C'est dans ma famille que je suis mal à l'aise. À chaque fois que je sors de la maison, on me rappelle ce drame. On dit que c'est à cause de mon arrogance et de mes sorties que j'ai été violée. Mais ce jour-là, ils m'avaient demandé de faire une course pour eux.

Salma*, 19 ans, victime de viol à Nyakunde, province d'Ituri

4. Avez-vous des retours quant à un changement de comportement des membres des communautés grâce à ces activités ?
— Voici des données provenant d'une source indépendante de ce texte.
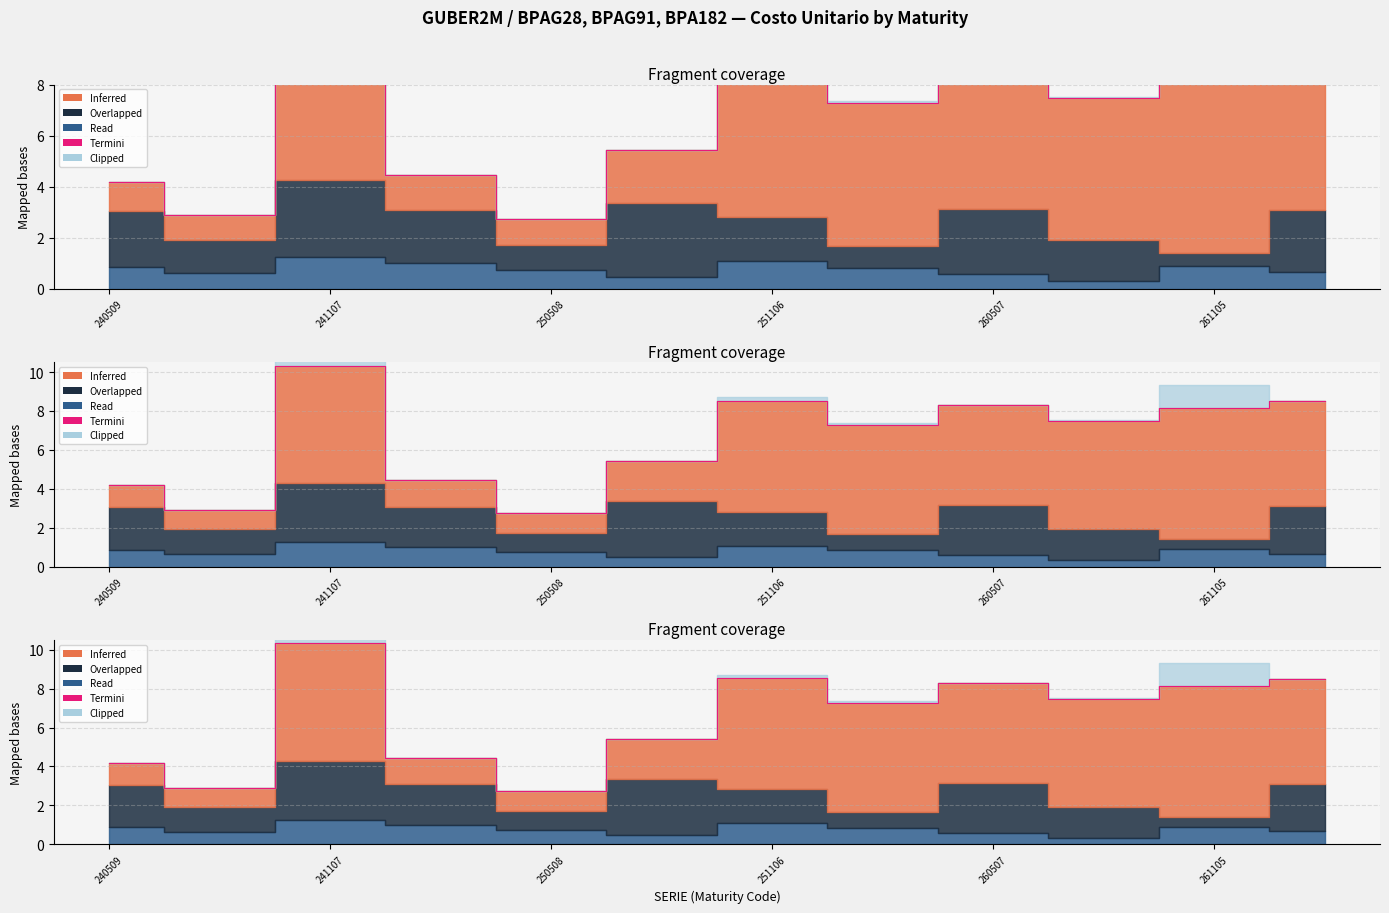

What is the difference between the maximum and minimum values?

7.6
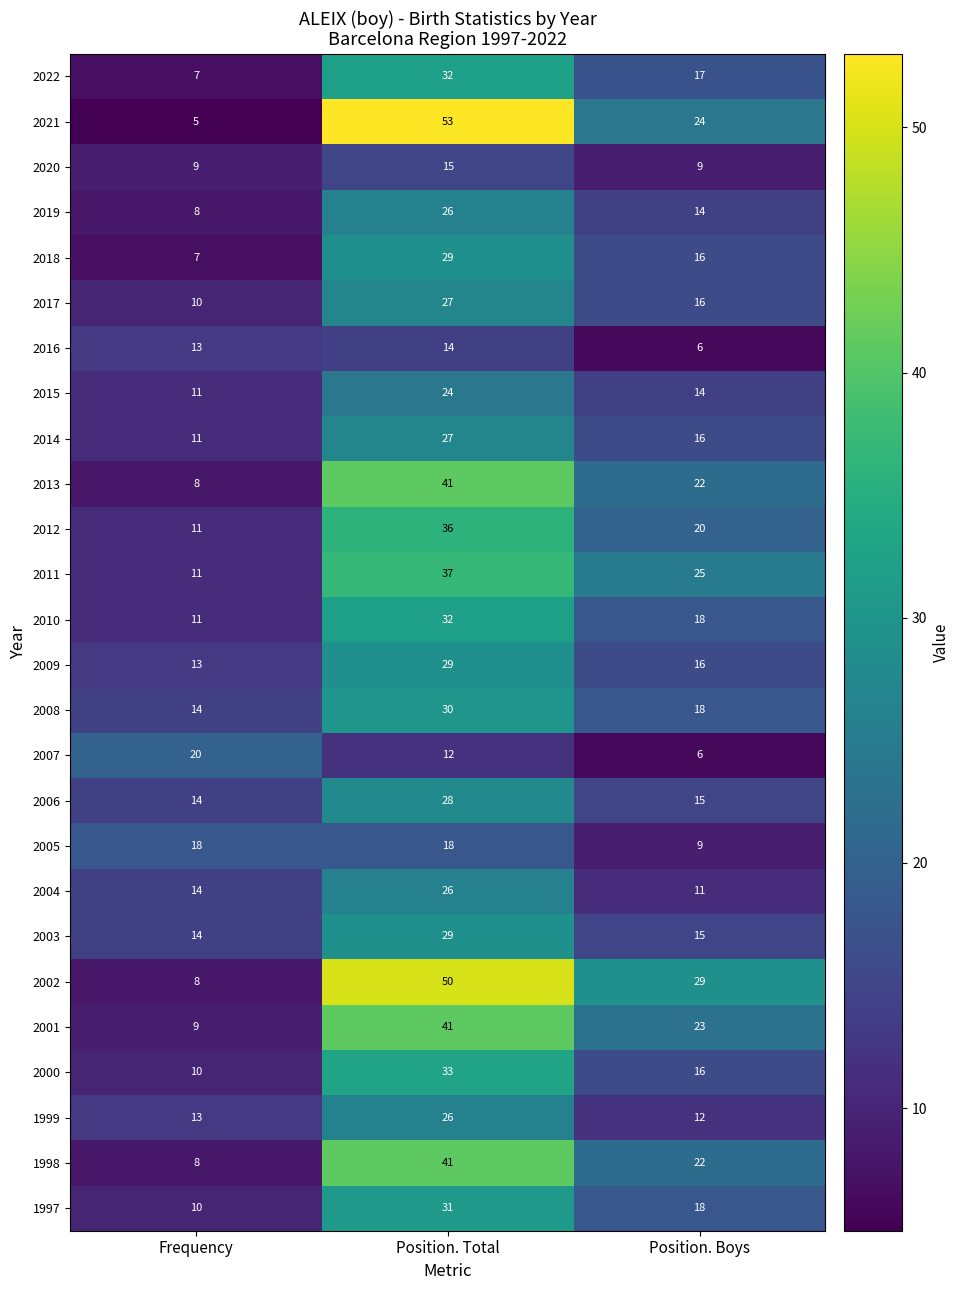

The 2012 series shows 20 at Position. Boys. True or false?

True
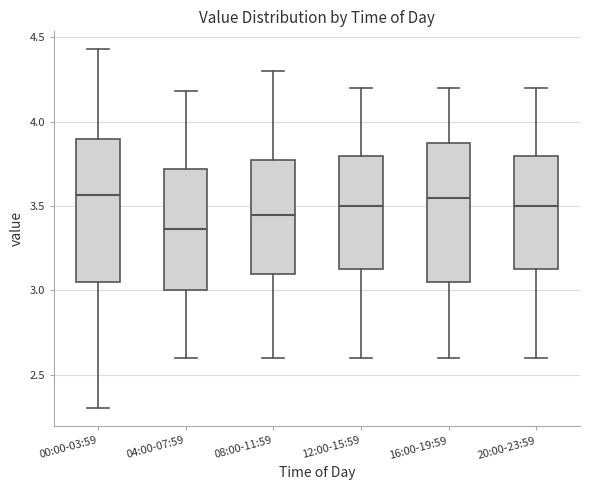

Where does the median line of the box for 16:00-19:59 sit on the y-axis? The values are not printed on the chart, so give them approximately, as read against the axis.

3.55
Nous voyons le résultat concret de notre travail. Quand nous avons commencé à apporter notre soutien au centre de santé de Nyakunde, nous avons remarqué que la majorité des survivantes arrivaient plus de 72 heures après leur agression. Ce délai est excessif car il réduit les chances d'une bonne prise en charge médicale. A l'origine de cette attente se trouve principalement la peur du regard ou de la parole des autres.

Nous parlons donc de ce problème spécifique et nous constatons que plus de survivantes arrivent à sortir de leur isolement et osent chercher de l'aide dans un délai correct auprès des services médicaux.

Nous avons aussi constaté que les habitants de Nyakunde commencent à comprendre qu'une personne ayant subi un viol est semblable à toute autre personne ayant subi un événement traumatisant. Ils portent alors un regard moins lourd sur les survivantes.

Former le personnel des établissements de santé locaux pour que ces structures puissent soutenir les survivantes est utile et gratifiant. Voir des personnes retrouver le sourire après des séances de travail psychosocial renforce ma motivation.

« La famille du garçon s'est irritée. Elle a raconté partout que je n'étais qu'une sorcière qui ne cherchait que du profit pour sa fille. Nous souffrons. Je ne me rends plus au champ, je suis condamnée à rester à la maison car ma fille est dans l'incapacité de s'occuper seule de son bébé. »

Rachel*, à propos de sa fille Blandine*, vivant avec une déficience motrice et mentale, survivante de viol à Beni, province du Nord-Kivu.